Now, we will use those patterns to create a user. We need to do the following things:

• Start a new transaction using UnitOfWork.
• Create new user using Repository.
• Apply the changes using UnitOfWork.

The main idea here is that even if we create millions of users, the changes will not be applied to the database until UnitOfWork.commit() function is called. We do that so that if there is an error during our operations, new changes are not applied.

If you still don't get the idea of database transactions - watch this video on my channel.

from assimilator.core.database import UnitOfWork
from dependencies import user_repository, user_uow


def create_user(uow: UnitOfWork):
    with uow:   # We use that to start the transaction
        repository = uow.repository   # access the repository from the UnitOfWork

        # Save the user using Repository.save() function and by passing all the arguments inside
        new_user = repository.save(username="Andrey", balance=1000)

        # WARNING!!! We have not applied any changes up to that point.
        # We must call UnitOfWork.commit() to change that: 
        uow.commit() 
        # Changes are applied and used is in the database!

    return new_user

created_user = create_user(user_uow)

We saved the user in the database. Now, let's read it. We use Specification pattern to limit the results using different criteria. If we want to filter the results(SQL WHERE), then we must use filter() specification. We can either import the specifications from the alchemy submodule, or we can access them from the Repository.specs property.

When you are sure that your function is only going to read your database, then you should only use Repository pattern without UnitOfWork. This way, we will not commit any data to our database, and can be sure that the function only reads the data, without changing it.

from assimilator.core.database import Repository
from dependencies import user_repository


def get_user(repository: Repository):    # only pass the Repository because we want to read the data
    return repository.get(  # use get() to query one user from the database
        repository.specs.filter(    # use filter specification to give your filtering criteria
            username="Andrey",
        )
    )

user = get_user(user_repository)

If you want to import the specification:

from assimilator.core.database import Repository
from assimilator.alchemy.database import AlchemyFilter  # import AlchemyFilter specification
from dependencies import user_repository


def get_user(repository: Repository):
    return repository.get(
        AlchemyFilter(  # everything else is the same except for the specification
            username="Andrey",
        )
    )

user = get_user(user_repository)

As you probably know, those were direct and indirect coding styles. You can read about them here. We would suggest you to use indirect(the first) coding style. You remove a lot of imports and can do pattern substitutions which are going to be discussed in the next example.

---

Pattern substitution example🙂

What is pattern substitution? It is a technique where you can change the external providers in one step. Let's see what that means...

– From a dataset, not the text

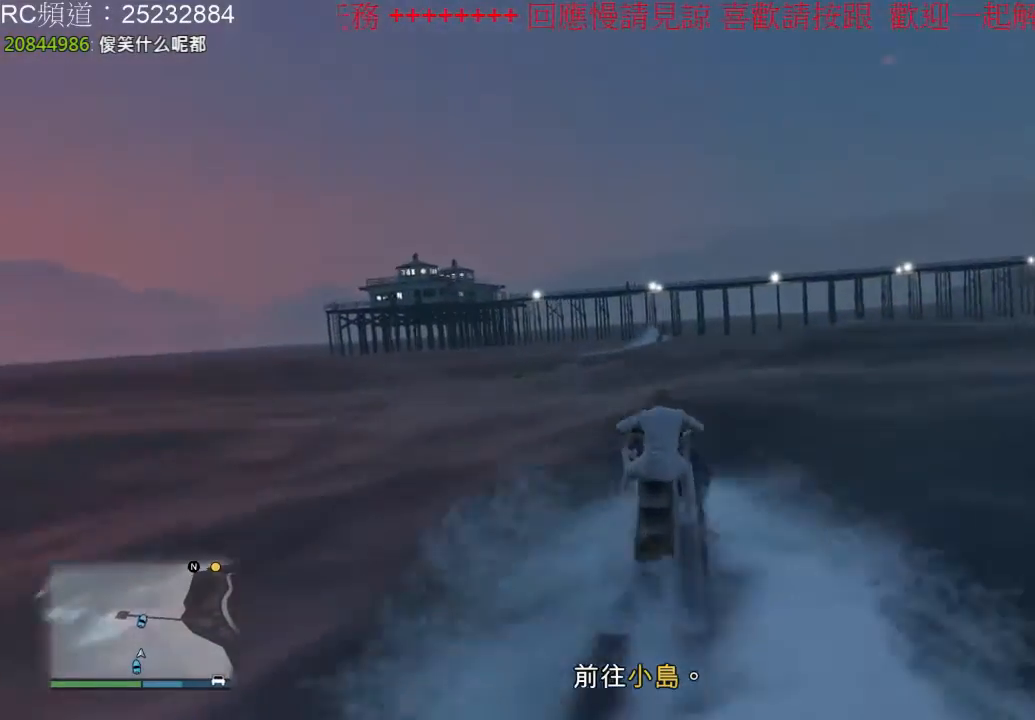
{"dt_ms": 500, "buttons": ["R2"], "left_stick": "right", "right_stick": "center", "events": [[333, "left_stick", "right"]]}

1. When we write code, it is a good idea to not have dependencies. They are really hard to get rid of, hard to update or change. So, if we have as little dependencies as possible, this is only going to be better.
2. Sometimes we want to change our database to another one, or we want to change the ORM(database library) that we are using.
3. There is a possibility that we need caching in our program, our we want to run tests of our code without using a real database.

All these examples are perfect for pattern substitution. For that case, we will change SQLAlchemy patterns that we wrote in the first example to Internal patterns with one line of code.

Internal patterns work with Python data structures. Your database is a dictionary, list, class or anything else within your program. Internal patterns are really useful for testing!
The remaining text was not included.